Bring the water to a gentle simmer, and add the spices, salt and stalks from the parsley. Let the flavours infuse for about 5 minutes before gently placing the salmon in the poaching liquor.
Cover the pan with a lid, turn the heat down to the lowest setting, and poach the fish for 5 minutes.
Remove the pan from the heat, and set aside until needed.
Peel and dice the onion, and chop into a fine dice.
Top and tail the carrot, peel and cut into dice about the same size as the onions. Do the same with the celery.
Smash and peel the garlic cloves, then mince.
Over a medium heat, melt the butter in a pan, then sweat the onion, carrot and celery until soft.
Add the garlic, thyme sprigs and bay leaves, and cook for a further two minutes. Deglaze the pan with the white wine, turn up the heat, and cook out the wine until the pan is nearly dry.
Add the Puy lentils to the pan, and cover with water: the lentils should be covered by about 3cm of water. Bring up to a boil, cover the pan and leave to simmer over a medium heat for about 10 to 12 minutes.

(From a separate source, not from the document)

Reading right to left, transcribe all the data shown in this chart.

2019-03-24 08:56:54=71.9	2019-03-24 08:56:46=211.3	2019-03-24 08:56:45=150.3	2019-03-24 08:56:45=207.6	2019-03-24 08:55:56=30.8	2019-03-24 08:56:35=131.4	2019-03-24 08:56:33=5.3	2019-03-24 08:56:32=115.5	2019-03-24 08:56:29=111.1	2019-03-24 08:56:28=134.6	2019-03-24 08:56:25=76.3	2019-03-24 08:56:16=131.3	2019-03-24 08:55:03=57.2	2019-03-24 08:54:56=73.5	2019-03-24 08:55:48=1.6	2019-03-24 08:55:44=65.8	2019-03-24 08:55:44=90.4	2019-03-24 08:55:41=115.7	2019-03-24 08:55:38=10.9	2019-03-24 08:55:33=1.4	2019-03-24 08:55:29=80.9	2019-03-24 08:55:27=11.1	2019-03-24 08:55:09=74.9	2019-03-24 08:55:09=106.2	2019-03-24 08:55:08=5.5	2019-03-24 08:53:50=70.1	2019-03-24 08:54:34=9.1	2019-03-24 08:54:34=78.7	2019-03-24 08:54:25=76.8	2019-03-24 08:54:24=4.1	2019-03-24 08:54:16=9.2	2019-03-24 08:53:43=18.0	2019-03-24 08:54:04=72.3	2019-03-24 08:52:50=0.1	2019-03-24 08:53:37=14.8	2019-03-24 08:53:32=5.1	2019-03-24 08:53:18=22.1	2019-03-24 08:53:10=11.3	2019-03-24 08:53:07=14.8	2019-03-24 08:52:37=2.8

The lentils are ready when they are soft, but not bursting out of their skins. If they are still to firm, you may need to add more water and simmer for longer.

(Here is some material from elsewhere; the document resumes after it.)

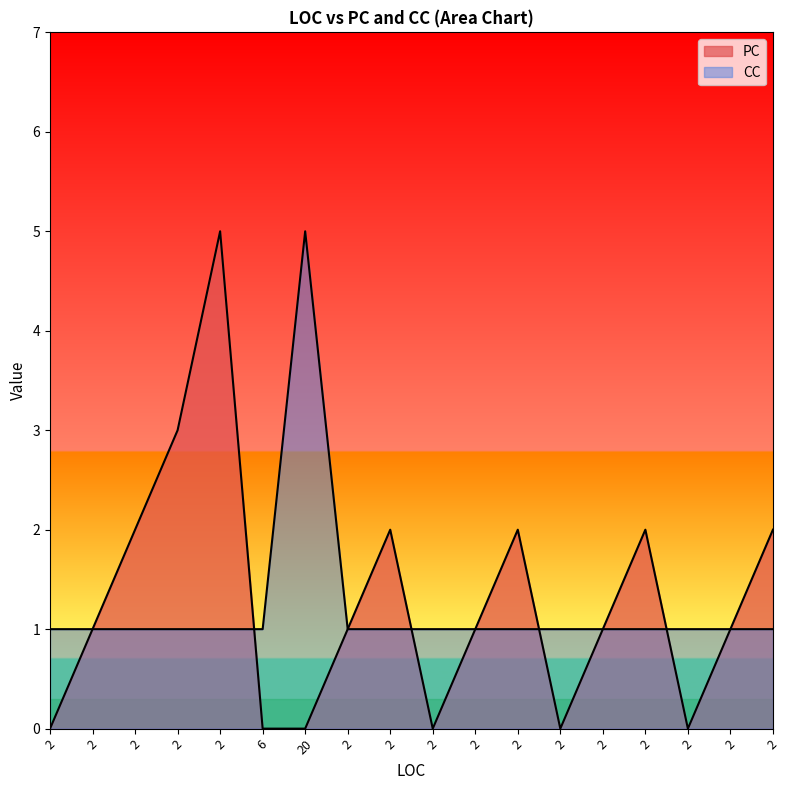

True or false: PC has a value of 0 at 2.

False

While the lentils are cooking, pick the leaves from the tarragon stalks, and chop along with the parsley leaves left over from the poaching liquor. Set aside.
Whisk together the cider vinegar and Dijon mustard. Taste for seasoning: if the vinaigrette is too sharp, drizzle in the olive oil.
Drain off the excess cooking liquid from the lentils, if necessary, drizzle with vinaigrette and stir in the chopped herbs.
Plate up the lentils.
Carefully remove the salmon fillets from the poaching liquid, and peel off the skin.
Place on top of the lentils, and dollop with a little creme fraiche.
«You can vary the flavour of the poaching liquor by changing up the spices, or adding some lemon peel.»